Principles of Corporate Finance
There are three most fundamental principles in corporate finance -
Investment Principle-
This principle revolves around a simple concept. This concept includes businesses that have resources that need to be allocated in the most efficient way. The most important decision that needs to be made is encompassing the working capital decisions such as credit days to be allotted to the customers, etc. It also measures the return on a planned investment decision by comparing it to the minimum tolerable hurdle rate and then decides if the investment is feasible to be undertaken.
Financing Principle-
The corporate financier makes sure that the business has the right amount of capital and the right mix of debt, equity, and other financial instruments. By studying the conditions where the optimal financing mix minimizes the acceptable hurdle rate, the optimal mix can be determined. Then we need to determine the effects on firm value due to the change in the capital structure. After defining the optimal financing mix, next, we need to find out whether it would be short or long-term financing. Then we include other considerations like taxes, etc.
Dividend Principles-
In this, we consider that the company needs to find out the ways of rewarding the owners. So, the excess cash should be given away to the owners/investors or should be kept in the business. The company that is openly held has the option of either paying off dividends or buying back stocks.

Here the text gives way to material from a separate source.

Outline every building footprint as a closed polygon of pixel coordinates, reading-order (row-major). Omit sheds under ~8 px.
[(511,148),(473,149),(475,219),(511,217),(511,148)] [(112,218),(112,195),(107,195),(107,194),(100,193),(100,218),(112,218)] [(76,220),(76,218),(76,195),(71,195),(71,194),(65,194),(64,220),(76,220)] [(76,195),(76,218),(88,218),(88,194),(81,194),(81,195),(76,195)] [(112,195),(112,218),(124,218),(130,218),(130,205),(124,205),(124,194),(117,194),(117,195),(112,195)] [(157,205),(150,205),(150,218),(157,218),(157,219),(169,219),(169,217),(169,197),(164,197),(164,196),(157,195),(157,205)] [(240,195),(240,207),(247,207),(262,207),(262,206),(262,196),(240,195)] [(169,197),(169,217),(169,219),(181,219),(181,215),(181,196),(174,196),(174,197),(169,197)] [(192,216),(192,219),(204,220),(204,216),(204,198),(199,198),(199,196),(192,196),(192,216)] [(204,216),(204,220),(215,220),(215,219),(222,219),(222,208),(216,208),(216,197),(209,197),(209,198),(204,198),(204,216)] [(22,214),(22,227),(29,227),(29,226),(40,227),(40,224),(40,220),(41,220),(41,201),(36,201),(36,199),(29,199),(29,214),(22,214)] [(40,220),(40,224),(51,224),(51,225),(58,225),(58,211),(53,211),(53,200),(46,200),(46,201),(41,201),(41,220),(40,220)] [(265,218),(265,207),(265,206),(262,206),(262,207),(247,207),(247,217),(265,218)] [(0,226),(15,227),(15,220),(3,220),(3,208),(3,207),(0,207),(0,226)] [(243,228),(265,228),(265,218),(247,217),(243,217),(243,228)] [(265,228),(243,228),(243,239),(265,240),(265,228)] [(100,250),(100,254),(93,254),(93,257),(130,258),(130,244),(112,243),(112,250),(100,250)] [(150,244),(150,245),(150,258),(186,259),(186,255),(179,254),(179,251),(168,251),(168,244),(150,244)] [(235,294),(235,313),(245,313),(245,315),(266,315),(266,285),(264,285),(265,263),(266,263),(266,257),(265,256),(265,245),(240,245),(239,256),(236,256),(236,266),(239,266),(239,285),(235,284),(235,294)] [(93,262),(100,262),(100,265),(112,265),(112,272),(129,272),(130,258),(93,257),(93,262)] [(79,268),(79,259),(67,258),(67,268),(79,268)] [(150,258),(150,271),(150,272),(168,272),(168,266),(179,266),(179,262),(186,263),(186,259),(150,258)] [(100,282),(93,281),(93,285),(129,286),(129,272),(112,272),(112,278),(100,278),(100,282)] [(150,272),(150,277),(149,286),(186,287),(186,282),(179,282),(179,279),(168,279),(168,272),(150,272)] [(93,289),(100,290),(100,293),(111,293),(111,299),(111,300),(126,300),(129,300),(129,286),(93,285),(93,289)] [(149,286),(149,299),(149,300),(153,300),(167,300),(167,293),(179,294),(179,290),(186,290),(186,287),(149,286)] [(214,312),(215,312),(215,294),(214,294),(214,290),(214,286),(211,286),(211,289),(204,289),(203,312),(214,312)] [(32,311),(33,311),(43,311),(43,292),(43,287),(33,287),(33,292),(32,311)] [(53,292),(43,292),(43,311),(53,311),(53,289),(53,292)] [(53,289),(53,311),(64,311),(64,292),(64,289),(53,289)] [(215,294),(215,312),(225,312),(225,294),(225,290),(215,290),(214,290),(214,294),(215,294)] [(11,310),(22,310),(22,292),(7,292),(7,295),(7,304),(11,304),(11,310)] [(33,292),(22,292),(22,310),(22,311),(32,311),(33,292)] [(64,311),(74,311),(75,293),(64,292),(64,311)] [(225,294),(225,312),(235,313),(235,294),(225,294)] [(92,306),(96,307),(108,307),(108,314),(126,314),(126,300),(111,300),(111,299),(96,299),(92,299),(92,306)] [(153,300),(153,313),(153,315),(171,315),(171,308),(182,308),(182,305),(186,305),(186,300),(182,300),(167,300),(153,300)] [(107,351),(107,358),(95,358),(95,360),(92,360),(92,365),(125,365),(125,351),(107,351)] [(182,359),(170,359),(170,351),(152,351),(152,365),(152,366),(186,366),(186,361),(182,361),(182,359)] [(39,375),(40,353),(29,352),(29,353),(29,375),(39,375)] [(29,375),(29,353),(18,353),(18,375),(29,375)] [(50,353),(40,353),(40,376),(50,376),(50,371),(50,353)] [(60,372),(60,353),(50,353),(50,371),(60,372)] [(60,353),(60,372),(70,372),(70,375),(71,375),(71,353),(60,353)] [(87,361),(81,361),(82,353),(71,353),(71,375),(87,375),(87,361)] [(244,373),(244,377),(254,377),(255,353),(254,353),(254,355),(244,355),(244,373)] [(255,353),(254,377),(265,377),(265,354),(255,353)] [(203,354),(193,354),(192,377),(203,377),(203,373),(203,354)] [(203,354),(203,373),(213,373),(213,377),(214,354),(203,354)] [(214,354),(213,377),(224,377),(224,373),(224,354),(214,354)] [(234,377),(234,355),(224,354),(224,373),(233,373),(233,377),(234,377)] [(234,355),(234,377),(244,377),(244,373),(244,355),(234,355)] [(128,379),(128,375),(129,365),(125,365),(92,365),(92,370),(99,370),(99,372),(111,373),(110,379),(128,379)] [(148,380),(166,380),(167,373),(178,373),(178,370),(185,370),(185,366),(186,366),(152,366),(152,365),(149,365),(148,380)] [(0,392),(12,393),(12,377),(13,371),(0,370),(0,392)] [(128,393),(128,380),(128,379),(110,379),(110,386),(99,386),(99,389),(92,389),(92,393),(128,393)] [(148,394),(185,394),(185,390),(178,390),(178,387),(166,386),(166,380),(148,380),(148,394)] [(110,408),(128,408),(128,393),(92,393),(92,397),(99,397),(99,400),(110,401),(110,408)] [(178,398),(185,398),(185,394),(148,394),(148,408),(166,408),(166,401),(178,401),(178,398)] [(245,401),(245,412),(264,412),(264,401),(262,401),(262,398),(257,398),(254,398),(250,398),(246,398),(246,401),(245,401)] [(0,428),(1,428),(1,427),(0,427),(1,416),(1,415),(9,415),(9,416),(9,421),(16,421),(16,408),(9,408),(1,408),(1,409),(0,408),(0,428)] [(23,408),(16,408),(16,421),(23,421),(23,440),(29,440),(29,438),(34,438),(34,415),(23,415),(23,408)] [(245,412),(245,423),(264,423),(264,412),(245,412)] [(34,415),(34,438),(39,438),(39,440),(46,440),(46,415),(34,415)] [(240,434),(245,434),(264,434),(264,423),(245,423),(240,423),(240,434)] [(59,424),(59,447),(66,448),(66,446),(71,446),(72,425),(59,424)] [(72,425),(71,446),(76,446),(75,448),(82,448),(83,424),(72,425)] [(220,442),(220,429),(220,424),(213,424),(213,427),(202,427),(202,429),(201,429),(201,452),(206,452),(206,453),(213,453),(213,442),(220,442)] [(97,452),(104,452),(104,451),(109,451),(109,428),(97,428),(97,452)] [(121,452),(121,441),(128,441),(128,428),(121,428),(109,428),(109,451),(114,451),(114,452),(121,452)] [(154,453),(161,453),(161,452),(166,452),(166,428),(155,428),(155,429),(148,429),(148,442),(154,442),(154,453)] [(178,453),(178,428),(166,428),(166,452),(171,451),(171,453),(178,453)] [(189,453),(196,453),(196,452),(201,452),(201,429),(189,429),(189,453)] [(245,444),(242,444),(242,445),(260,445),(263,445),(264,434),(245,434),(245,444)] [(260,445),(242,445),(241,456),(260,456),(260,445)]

Fundamentals of Corporate Finance-
Capital Budgeting-
The process of planning expenditures on assets whose cash flow is expected to extend beyond one year is Capital Budgeting. Projects are studied by the managers and then they decide which ones to include in the capital budget.
- Long-term assets are referred to as capital.
- The plan which details projected cash inflows and outflows during the future period is the Budget.
Time Value of Money
“ A dollar today is worth more than a dollar tomorrow”
This statement concludes that if you have a dollar today, you can earn interest on that dollar and have more than a dollar next year.
Annuity
A regularly made bunch of structured payments or equal payments, like every month or every year.
Perpetuity
It is a special kind of annuity that has an infinite number of cash flows. That is, an annuity that never ends!
Cost of Capital
The most important factor of production is the capital. The capital suppliers require a return on their money and a firm must ensure that those that have lent money to the firm such as banks or stockholders, receive the return they seek. In order to be acceptable, the return from the project must be superior to the cost of the project.
Working Capital Management
It involves the relationship between a firm’s short-term assets and its short-term liabilities. Its aim is to ensure that a firm is able to continue its operations and has adequate ability to satisfy both maturing short-term debt and upcoming operational expenses.
Measures of Leverage
The amount of fixed costs a firm has is referred to as Leverage. Greater variability of the firm’s after-tax operating earnings and net income is achieved by greater leverage.